(Stored items)

___

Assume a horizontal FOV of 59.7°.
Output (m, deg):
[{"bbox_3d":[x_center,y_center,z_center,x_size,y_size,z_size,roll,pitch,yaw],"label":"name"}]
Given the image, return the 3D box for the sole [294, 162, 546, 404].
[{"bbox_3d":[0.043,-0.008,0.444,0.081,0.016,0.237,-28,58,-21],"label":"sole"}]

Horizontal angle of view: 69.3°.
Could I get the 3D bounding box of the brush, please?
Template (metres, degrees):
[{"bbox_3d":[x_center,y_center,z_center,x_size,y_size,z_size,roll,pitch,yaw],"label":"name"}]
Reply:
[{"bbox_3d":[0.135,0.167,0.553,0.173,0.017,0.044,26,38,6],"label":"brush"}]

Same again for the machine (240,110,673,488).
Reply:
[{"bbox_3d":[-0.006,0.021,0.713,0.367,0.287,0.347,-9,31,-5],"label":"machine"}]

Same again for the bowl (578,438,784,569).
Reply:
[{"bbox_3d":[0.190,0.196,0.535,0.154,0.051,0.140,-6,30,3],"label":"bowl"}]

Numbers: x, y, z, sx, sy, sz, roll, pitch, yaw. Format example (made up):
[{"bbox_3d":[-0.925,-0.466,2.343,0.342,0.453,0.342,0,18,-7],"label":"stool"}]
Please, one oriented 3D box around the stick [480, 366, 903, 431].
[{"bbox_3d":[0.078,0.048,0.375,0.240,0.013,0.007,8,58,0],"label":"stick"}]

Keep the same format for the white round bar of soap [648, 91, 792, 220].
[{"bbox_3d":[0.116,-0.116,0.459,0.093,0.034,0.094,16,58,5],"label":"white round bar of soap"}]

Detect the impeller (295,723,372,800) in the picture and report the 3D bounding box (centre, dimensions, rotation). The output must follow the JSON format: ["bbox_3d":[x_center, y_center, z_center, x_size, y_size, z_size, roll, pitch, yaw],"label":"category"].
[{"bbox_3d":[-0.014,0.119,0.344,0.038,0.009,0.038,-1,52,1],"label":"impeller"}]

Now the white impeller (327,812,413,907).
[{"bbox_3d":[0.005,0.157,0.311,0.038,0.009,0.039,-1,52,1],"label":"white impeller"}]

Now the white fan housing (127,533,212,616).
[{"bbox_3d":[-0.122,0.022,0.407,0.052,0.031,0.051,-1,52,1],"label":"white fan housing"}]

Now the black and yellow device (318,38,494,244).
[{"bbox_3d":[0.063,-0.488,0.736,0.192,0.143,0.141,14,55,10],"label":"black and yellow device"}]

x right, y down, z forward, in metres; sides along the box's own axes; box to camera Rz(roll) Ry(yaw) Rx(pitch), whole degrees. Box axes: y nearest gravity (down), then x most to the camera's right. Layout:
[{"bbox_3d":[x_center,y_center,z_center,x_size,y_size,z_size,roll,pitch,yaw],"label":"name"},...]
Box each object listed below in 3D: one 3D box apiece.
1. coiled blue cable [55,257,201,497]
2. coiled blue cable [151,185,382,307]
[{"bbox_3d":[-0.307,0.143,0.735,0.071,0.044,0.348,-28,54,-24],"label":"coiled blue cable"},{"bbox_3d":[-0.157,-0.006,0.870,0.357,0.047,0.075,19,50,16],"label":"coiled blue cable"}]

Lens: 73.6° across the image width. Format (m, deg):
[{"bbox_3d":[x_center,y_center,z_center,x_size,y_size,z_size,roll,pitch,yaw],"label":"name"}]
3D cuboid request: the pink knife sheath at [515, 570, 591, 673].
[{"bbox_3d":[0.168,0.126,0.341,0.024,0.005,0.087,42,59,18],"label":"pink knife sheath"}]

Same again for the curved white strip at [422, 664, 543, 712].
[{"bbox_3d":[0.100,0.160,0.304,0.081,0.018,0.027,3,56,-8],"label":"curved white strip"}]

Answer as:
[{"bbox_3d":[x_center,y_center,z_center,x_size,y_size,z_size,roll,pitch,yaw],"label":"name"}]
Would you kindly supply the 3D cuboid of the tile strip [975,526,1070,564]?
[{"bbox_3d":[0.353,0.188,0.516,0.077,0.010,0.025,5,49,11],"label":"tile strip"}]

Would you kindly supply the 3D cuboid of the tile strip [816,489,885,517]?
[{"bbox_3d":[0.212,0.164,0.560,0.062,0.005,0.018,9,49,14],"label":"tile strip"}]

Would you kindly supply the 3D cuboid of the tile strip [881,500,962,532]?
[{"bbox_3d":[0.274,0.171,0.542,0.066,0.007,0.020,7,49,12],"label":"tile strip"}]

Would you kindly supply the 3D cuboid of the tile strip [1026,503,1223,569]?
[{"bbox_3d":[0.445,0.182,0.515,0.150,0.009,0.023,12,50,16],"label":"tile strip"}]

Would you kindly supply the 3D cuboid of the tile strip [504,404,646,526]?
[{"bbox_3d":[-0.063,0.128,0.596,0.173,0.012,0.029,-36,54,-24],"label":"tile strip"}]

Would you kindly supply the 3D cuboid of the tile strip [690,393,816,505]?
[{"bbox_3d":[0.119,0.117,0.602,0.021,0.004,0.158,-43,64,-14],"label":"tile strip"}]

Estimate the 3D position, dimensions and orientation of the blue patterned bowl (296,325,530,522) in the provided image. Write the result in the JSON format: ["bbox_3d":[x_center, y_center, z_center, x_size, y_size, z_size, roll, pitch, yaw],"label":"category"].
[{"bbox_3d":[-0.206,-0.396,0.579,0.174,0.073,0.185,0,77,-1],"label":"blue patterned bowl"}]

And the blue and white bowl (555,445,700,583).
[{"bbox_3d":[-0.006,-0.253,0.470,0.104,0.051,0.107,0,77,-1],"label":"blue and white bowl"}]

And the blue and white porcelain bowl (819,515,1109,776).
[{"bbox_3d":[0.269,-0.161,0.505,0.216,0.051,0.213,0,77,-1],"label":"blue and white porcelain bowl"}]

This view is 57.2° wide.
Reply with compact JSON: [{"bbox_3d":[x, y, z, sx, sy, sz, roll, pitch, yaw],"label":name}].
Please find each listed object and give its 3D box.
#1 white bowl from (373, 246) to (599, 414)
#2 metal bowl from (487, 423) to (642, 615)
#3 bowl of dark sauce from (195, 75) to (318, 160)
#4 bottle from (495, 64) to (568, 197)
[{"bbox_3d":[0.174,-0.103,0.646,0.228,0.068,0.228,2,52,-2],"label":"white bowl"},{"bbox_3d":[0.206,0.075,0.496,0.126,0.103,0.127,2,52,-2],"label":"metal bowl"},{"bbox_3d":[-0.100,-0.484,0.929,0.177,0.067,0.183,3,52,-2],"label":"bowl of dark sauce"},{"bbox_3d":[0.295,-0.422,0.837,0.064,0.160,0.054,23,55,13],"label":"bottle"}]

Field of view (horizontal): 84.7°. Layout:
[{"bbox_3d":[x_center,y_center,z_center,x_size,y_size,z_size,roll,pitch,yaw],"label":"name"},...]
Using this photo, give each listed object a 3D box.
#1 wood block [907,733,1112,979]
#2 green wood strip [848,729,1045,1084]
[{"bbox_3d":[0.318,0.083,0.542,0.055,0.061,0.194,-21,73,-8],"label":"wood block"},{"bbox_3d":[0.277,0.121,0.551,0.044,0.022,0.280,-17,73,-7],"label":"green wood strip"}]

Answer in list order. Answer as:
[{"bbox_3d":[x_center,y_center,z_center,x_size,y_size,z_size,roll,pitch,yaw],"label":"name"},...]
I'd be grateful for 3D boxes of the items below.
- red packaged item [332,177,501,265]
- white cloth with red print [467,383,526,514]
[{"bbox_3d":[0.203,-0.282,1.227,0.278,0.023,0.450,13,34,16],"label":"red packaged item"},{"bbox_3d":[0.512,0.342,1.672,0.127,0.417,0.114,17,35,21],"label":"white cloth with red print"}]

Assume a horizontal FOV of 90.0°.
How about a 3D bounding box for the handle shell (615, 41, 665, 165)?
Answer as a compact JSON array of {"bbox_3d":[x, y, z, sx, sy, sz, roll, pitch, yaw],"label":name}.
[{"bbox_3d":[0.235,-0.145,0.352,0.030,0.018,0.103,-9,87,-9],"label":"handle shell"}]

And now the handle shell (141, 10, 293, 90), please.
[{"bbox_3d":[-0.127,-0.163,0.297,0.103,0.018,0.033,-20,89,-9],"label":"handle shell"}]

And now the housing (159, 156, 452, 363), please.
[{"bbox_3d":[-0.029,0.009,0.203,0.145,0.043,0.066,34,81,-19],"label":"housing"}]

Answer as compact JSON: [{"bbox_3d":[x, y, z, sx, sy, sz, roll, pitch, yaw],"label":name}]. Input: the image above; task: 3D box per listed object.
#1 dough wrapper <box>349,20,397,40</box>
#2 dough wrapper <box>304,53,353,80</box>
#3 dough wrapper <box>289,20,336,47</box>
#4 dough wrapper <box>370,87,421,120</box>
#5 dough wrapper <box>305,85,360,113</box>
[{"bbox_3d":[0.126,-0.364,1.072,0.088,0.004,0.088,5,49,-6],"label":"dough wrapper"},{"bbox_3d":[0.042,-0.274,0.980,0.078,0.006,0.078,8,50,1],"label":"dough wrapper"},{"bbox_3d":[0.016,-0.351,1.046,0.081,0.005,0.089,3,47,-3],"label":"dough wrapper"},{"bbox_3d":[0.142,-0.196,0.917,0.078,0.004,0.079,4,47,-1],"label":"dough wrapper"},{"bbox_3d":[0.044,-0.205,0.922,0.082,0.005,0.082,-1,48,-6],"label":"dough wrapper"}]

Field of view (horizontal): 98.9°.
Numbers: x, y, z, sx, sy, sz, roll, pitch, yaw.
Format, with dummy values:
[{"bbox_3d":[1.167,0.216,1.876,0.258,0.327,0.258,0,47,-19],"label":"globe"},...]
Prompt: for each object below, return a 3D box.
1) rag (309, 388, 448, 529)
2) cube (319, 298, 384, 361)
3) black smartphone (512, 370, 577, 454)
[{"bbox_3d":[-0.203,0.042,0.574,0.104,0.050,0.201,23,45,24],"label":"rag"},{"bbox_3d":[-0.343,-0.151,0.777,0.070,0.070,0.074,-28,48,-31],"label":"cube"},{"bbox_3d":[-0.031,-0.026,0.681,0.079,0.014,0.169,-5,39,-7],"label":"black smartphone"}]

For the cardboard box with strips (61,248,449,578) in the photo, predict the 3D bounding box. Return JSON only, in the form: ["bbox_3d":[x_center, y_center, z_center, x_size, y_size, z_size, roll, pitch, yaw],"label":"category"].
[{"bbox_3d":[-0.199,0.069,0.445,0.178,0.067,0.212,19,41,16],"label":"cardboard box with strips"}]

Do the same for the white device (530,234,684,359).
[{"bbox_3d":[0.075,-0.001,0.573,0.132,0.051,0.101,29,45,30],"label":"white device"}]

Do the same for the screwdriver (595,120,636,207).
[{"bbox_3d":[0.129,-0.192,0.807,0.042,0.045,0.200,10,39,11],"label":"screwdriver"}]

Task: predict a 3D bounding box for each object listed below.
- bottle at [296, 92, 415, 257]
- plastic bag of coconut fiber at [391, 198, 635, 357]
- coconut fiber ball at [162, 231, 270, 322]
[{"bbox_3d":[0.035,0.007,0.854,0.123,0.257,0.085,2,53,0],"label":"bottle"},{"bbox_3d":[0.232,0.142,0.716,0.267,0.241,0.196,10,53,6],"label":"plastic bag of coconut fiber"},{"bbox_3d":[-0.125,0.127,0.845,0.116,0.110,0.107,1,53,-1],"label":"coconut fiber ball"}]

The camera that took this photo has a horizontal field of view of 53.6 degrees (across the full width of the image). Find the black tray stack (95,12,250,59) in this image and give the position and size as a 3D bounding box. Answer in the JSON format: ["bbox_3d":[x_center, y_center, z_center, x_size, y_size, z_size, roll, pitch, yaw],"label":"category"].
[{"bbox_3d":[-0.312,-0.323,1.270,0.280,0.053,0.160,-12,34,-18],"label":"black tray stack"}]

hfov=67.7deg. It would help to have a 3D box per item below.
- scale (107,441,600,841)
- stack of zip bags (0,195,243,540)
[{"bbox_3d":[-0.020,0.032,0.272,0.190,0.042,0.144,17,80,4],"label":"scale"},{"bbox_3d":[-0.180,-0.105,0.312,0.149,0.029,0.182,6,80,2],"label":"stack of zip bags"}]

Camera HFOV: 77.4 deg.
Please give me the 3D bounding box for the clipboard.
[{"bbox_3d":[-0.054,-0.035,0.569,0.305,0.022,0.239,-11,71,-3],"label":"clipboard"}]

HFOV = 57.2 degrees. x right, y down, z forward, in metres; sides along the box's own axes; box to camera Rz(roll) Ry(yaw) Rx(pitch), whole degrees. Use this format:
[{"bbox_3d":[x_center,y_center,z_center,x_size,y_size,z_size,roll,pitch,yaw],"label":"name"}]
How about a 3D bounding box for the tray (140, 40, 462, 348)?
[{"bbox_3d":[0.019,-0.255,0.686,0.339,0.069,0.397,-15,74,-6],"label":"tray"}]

___

Your answer should consist solely of the lines above from the line with "#1 white bowl from (373, 246) to (599, 414)" to the line with "#3 bowl of dark", both included, reproduced exactly.

Response below:
#1 white bowl from (373, 246) to (599, 414)
#2 metal bowl from (487, 423) to (642, 615)
#3 bowl of dark sauce from (195, 75) to (318, 160)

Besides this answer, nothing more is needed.